To do:
Return each line below holding the string "will".

Data:
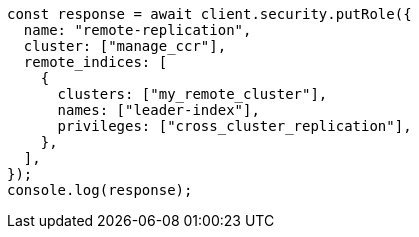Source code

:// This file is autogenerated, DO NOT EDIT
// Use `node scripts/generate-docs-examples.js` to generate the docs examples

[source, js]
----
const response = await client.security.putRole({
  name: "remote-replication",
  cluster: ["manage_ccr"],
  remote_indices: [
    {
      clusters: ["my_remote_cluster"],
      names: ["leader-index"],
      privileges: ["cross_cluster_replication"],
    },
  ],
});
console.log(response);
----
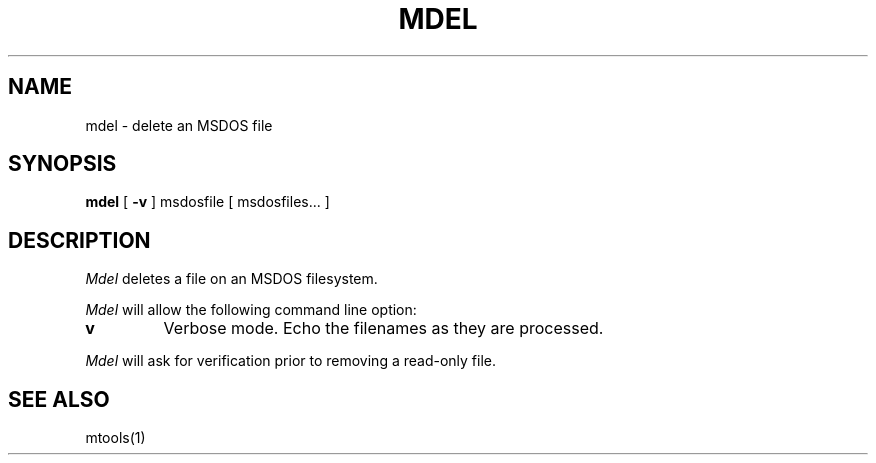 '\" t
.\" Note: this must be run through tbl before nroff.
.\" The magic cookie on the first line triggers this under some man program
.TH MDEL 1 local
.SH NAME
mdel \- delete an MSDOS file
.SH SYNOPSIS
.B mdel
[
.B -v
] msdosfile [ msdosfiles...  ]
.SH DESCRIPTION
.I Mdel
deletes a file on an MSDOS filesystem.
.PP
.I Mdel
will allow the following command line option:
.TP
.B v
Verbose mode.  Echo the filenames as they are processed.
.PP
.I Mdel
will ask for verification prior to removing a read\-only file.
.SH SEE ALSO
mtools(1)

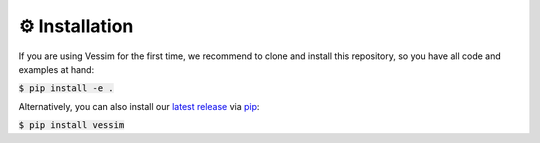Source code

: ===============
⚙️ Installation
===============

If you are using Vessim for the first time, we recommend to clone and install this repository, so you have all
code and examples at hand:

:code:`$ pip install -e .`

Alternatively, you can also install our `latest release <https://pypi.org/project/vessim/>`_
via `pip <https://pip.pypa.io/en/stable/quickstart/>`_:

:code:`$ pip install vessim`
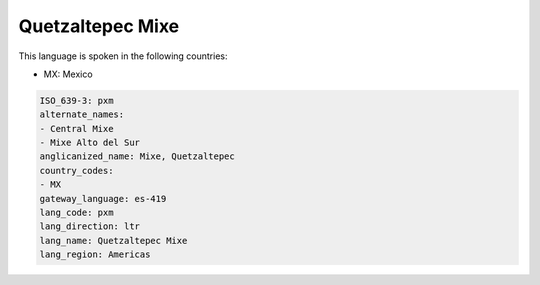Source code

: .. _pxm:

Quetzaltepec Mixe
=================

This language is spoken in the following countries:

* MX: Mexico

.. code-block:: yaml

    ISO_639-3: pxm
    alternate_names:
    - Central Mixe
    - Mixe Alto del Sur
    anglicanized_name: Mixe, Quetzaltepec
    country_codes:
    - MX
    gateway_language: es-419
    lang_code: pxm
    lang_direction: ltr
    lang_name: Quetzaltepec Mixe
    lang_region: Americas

...

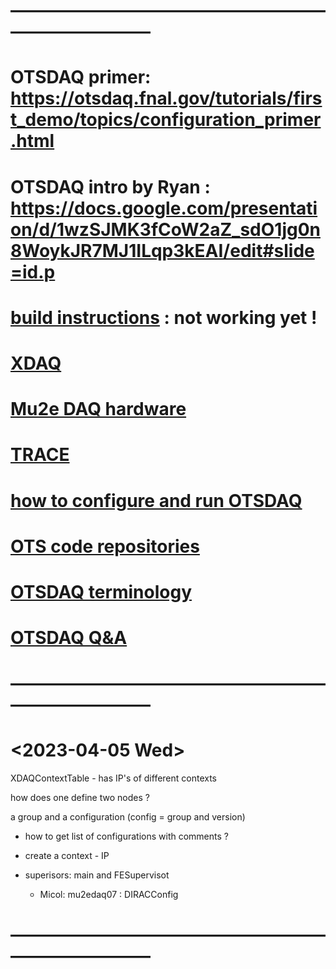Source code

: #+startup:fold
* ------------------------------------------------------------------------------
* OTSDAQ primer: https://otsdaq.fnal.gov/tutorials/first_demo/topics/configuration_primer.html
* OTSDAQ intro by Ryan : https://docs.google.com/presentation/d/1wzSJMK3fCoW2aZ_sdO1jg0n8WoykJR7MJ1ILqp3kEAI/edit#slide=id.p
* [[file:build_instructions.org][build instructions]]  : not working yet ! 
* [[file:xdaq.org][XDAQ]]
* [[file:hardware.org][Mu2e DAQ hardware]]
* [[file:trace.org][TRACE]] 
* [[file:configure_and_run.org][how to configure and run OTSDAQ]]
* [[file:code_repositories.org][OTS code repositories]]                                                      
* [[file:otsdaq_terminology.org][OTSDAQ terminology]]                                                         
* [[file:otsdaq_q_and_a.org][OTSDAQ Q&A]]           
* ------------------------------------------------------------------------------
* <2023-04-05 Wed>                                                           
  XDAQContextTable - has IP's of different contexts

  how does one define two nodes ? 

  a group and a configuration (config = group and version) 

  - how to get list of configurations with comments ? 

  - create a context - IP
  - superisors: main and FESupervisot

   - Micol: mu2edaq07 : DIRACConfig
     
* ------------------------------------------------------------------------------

Written solution:
will allow the following command line option:
will ask for verification prior to removing a read\-only file.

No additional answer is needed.